■ **What you need to do**
1/ In the bug report below, rewrite the paragraph starting "From Bugzilla Helper" as a short bulleted list that keeps its main facts.
2/ Pick up the bug report about the anaconda boot loader after its last line and write the next reply.

■ **Extract**
══════════

From Bugzilla Helper: User-Agent: Mozilla/5.0 (X11; U; Linux i686; en-US; rv:1.6) Gecko/20040510 Description of problem: I had the following line in my kickstart file: bootloader --location=partition --md5pass=wontpastehere:-) Nevertheless, anaconda installed the boot loader in the mbr. This *might* have to do with the fact that I had: raid /boot --useexisting --fstype ext3 --device=md6 but if it couldn't figure out where to install the boot record, it had better ask me, instead of overwriting the mbr and not installing it where I told it to. It left me with a bootable system, but I could no longer boot into the previously-installed OS, that was supposed to have been preserved and remained as the default. Version-Release number of selected component (if applicable): anaconda-10.0.1-2
Do you get "MBR not suitable as boot device; installing to partition" output on tty3 (or in /tmp/anaconda.log) during the install?
Nope, and I'd be surprised if I did, since the problem is actually the converse: I tell it to preserve the MBR and install the boot info in the partition, but it goes ahead and overwrites the MBR (and doesn't set up boot info in the raid device).

══════════

■ **Provided material**

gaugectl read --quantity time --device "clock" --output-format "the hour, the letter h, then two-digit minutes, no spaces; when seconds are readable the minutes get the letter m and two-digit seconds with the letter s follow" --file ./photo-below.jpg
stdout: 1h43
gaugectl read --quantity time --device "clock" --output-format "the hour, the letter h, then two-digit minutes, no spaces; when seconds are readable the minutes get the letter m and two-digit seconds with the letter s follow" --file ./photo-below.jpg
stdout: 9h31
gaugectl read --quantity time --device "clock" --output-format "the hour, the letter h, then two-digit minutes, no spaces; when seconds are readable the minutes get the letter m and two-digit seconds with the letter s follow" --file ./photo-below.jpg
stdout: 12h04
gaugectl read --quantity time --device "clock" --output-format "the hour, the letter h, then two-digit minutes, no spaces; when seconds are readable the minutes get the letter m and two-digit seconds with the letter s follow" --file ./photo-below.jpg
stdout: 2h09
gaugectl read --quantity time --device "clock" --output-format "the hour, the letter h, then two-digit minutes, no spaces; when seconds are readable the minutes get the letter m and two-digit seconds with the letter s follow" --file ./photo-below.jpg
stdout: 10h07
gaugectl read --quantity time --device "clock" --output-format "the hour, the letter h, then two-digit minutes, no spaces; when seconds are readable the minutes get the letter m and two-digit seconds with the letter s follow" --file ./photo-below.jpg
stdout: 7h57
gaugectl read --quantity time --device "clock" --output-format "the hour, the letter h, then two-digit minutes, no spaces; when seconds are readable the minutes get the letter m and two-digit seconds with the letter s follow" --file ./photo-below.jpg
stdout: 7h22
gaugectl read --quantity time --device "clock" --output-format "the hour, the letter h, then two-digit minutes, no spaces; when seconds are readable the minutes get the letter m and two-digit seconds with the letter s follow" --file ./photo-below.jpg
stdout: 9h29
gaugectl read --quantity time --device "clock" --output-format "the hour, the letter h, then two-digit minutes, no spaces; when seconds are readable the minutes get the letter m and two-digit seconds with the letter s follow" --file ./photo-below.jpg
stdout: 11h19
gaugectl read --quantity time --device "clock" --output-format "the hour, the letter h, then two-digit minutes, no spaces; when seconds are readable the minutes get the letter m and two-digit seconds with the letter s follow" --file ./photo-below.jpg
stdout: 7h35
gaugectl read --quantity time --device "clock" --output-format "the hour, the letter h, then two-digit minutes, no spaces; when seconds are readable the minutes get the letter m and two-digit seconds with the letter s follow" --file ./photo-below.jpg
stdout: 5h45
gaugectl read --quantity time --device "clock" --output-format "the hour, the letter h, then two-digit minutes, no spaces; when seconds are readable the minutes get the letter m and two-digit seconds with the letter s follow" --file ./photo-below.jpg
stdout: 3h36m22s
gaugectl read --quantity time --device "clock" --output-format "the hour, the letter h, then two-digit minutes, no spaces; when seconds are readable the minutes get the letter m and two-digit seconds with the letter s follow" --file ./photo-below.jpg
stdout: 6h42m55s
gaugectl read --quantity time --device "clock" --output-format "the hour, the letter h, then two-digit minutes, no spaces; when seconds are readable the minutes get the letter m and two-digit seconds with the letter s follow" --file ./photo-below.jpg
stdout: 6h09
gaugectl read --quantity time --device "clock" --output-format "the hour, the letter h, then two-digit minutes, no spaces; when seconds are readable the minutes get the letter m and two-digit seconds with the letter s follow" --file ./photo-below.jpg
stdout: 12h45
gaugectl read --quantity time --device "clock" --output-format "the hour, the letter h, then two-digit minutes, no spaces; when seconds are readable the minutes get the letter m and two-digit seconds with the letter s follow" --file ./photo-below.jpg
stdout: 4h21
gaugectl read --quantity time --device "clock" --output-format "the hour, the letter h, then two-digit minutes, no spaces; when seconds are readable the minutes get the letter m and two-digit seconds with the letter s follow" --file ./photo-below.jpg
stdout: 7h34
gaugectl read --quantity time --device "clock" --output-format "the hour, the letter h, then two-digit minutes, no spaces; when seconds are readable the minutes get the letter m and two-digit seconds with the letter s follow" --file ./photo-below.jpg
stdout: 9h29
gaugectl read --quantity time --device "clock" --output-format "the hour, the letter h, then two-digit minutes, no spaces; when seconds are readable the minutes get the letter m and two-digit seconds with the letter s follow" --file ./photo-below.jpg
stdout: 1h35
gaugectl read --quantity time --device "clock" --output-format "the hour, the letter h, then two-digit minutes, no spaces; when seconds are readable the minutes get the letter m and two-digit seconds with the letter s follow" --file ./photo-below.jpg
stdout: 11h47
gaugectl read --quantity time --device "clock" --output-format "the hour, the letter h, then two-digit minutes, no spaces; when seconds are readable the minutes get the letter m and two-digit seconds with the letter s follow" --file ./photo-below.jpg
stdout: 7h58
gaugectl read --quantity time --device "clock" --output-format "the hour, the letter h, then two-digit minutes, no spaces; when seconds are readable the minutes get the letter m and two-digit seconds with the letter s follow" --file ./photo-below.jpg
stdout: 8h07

══════════

■ **Task-by-task results**
1/
- Filed through Bugzilla Helper from Mozilla 5.0 on Linux (Gecko 20040510).
- The kickstart file had the line "bootloader --location=partition" with an md5 password.
- Anaconda installed the boot loader in the MBR anyway.
- This might be related to the line "raid /boot --useexisting --fstype ext3 --device=md6".
- If anaconda couldn't work out where to put the boot record, it should have asked. It shouldn't have overwritten the MBR and skipped the location it was given.
- The system still booted, but the previously installed OS could no longer be booted. That OS was supposed to be preserved and stay the default.
- Version: anaconda-10.0.1-2.

2/
My test here was ending up with grub being installed in the right place. Will keep looking.
Can you look at the first 512 bytes of the first disk in the RAID device and see if it has "GRUB" in it? Are you sure that what happened isn't just that the active partition was changed to be your new boot?
It has GRUB in it, but that's because I put it there myself. The way I had things set up here, I had one /boot raid1 device for FC2, and one for FC3test. The FC2 grub.conf has an entry to chain-load the FC3test one, and vice-versa. The FC2 boot device was the one that booted first. To my surprise, after I installed FC3test1, it became the default on all of the boxes that had RAID1 devices for /boot, but remained correct for those that didn't. Since GRUB is installed in the MBR, just pointing to a different partition, I don't think the active partition should make any difference. And, if it does, why did the active partition change, and only when /boot was on raid?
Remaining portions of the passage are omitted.